Registered nurse Estella Wilmarth tends to a patient in the acute care unit of Harborview Medical Center, Friday, Jan. 14, 2022, in Seattle. Credit: Elaine Thompson / AP

One of Maine’s largest hospital systems is seeing a growing number of patients admitted for reasons other than COVID-19, then test positive for the disease.

While the patients aren’t at the hospital primarily because of COVID, they’re still counted among the state’s COVID-19 hospitalizations, which have set records in recent weeks due to the rapid spread of the omicron variant.

Some public health specialists have said that knowing how many people are hospitalized because of COVID-19, as opposed to being hospitalized with it but for another reason, is crucial to understanding the gravity of the ongoing virus surge from the omicron variant.

Nearby Massachusetts has started tracking so-called incidental hospitalizations, and reported that about half of that state’s COVID-19 hospital patients as of a week ago were hospitalized primarily for another reason.

But it changes little on the hospital’s end, as such patients often wouldn’t end up in the hospital if COVID-19 didn’t complicate their primary conditions, according to Maine hospital officials. And having more COVID-positive patients means that hospitals need to isolate them, and nurses and doctors need to use more PPE to treat them.

The Maine Center for Disease Control and Prevention does not require that hospitals report data like Massachusetts does, agency spokesperson Robert Long said. Patients who test positive for COVID-19 are counted in the agency’s hospitalization count regardless of symptoms and their primary reason for being hospitalized.

“The impact on the hospital is equivalent in many respects,” Maine CDC Director Nirav Shah said earlier this month. “They have to treat the patient, whether [hospitalized] for COVID or with COVID, with the same degree of care.”

COVID-19 patients who tested positive but weren’t being treated for COVID accounted for about a third, or 63 of 194, of the coronavirus patients in the MaineHealth hospital system on Monday.

At Maine Medical Center in Portland, nearly 40 percent of the hospital’s COVID patients were asymptomatic, with most of them fully vaccinated.

However, it would be wrong to say that those patients don’t see consequences from their COVID-19 infections, said Dr. Dora Mills, chief health improvement officer for MaineHealth, which has hospitals in southern, western and coastal Maine.

The difference between such patients and those who more clearly require treatment for the coronavirus is a “very blurry line,” she said.

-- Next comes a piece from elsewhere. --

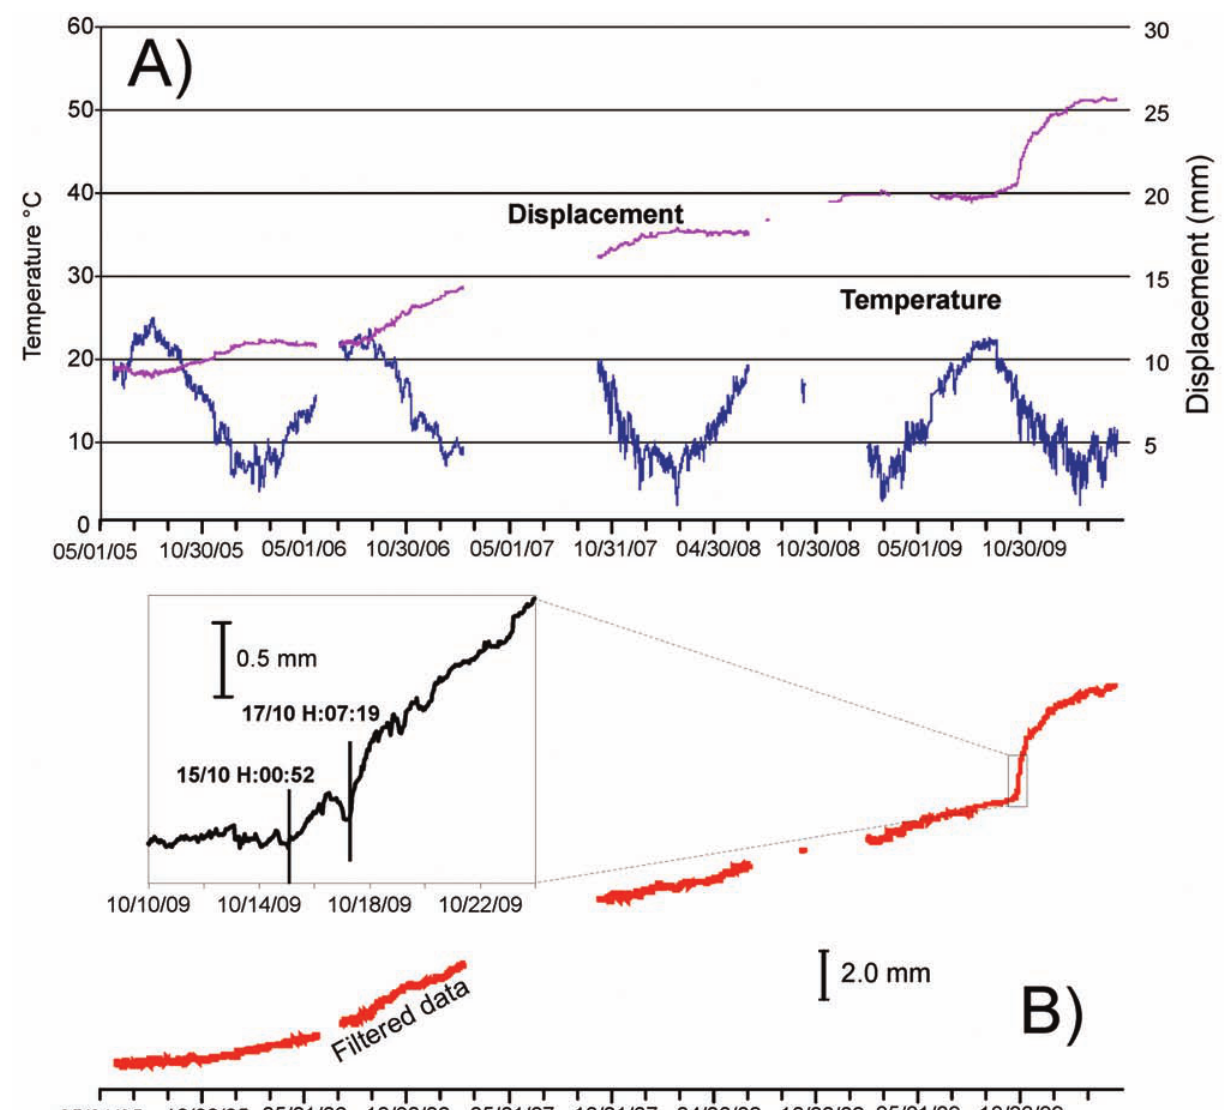
Figure 4. Distance trends and air temperatures (A) recorded at Et1 station, with the distance trends corrected for temperature effects (B), over the period from May 2005 to April 2010. Inset in (B): the time relationship between the displacements and the seismic events that occurred over the period of October 10-24, 2010. In coincidence with the beginning of the displacement anomaly, we recorded a M = 2.1 earthquake; two days later, a M = 1.8 earthquake occurred (17/10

In a number of cases, people have reported to the hospital for ailments other than COVID-19 but would not have been hospitalized if they hadn’t contracted COVID. Those cases include people with diabetes who had lived with the disease for decades without requiring hospital treatment.

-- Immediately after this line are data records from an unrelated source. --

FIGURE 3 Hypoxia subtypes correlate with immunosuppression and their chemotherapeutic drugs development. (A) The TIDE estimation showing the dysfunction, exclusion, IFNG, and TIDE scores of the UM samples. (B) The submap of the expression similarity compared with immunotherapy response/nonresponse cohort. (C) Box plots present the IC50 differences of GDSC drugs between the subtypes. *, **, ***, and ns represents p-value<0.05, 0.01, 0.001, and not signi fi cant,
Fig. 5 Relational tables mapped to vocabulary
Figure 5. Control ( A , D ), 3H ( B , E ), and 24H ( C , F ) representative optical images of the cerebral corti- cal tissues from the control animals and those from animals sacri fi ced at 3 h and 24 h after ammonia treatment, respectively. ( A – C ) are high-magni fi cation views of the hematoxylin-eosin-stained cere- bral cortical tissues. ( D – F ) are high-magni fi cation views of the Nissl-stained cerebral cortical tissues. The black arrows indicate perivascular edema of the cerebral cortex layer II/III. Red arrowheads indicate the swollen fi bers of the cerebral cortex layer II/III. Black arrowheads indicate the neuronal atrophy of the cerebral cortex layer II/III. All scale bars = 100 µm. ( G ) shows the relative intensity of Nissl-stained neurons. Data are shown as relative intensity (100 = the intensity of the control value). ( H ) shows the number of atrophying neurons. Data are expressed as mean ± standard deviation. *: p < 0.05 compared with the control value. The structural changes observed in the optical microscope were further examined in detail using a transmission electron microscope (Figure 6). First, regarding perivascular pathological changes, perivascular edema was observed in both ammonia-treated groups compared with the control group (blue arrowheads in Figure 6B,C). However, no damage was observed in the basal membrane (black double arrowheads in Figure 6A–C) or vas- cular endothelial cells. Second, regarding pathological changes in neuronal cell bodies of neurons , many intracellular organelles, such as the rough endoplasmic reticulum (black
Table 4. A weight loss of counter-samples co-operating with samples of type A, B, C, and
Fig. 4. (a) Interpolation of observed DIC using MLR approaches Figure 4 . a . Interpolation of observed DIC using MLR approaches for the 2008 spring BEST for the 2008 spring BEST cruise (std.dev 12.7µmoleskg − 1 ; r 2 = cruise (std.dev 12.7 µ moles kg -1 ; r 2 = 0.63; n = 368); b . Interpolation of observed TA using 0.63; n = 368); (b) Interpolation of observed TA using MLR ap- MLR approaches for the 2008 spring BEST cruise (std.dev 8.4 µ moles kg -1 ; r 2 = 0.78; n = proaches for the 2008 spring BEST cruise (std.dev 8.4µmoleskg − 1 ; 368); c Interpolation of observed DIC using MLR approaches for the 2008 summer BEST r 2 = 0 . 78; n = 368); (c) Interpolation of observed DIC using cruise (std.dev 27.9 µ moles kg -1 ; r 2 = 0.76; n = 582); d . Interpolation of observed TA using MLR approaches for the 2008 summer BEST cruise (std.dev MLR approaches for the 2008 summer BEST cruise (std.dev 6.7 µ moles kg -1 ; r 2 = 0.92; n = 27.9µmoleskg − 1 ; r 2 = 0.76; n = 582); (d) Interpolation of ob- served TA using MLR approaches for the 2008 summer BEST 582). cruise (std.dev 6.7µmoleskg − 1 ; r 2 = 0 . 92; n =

“They don’t obviously have COVID,” Mills said. “But the underlying disease is suddenly worse and causing them to go to the hospital.”

It’s rare to see someone report to the hospital for an entirely unrelated condition, such as a broken bone, then test positive for COVID-19, she said.

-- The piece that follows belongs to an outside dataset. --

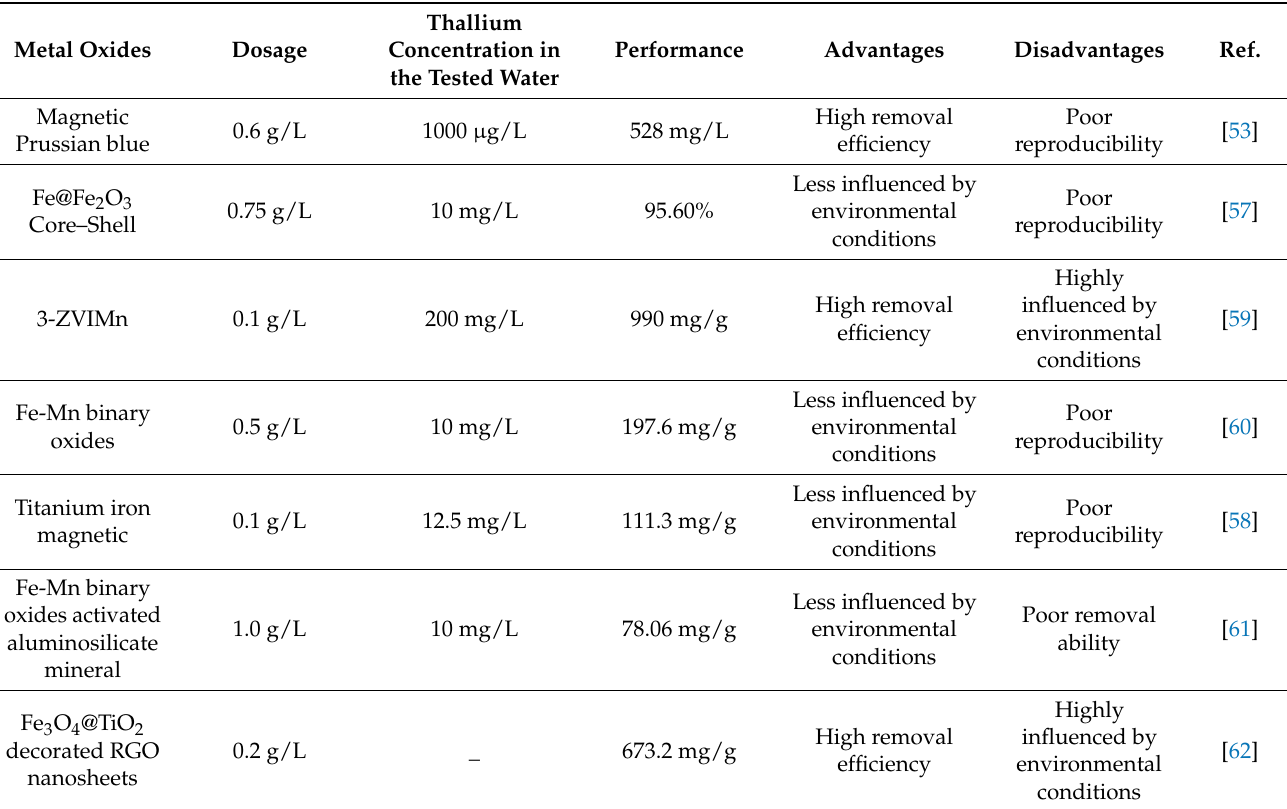
Table 2. Iron oxide removal thallium performance and its advantages and disadvantages.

Incidental cases of COVID-19 have been relatively uncommon in Northern Light Health’s 10 hospitals that stretch from Portland to Presque Isle, spokesperson Suzanne Spruce said.

“They do occur, but often their infection is a likely contributor to their reason for admission, such as causing hypoxia, which triggers a heart attack,” said Spruce, who said the system’s hospitals take precautions with COVID patients regardless of symptoms.

The presence of the coronavirus can exacerbate the effects of a number of illnesses, including heart disease, emphysema, cancer and neurological diseases, Mills said. Some asymptomatic patients end up deteriorating and requiring more significant treatments for COVID such as oxygen, she said.

Apart from the effects on the patients themselves, even an asymptomatic COVID patient will require more resources from Maine hospitals that are already being pushed to the brink.

“We end up having to put them in a separate room with negative pressure and put on a lot of PPE to help them,” Mills said. “It’s quite a bit of work that it entails.”

Augusta-based MaineGeneral Health and Lewiston-based Central Maine Healthcare do not track such information on COVID-19 hospitalizations.

“Each patient’s health needs are individual,” MaineGeneral spokesperson Joy McKenna said. “So, we cannot characterize a patient based on how and when they came into the hospital with COVID-19.”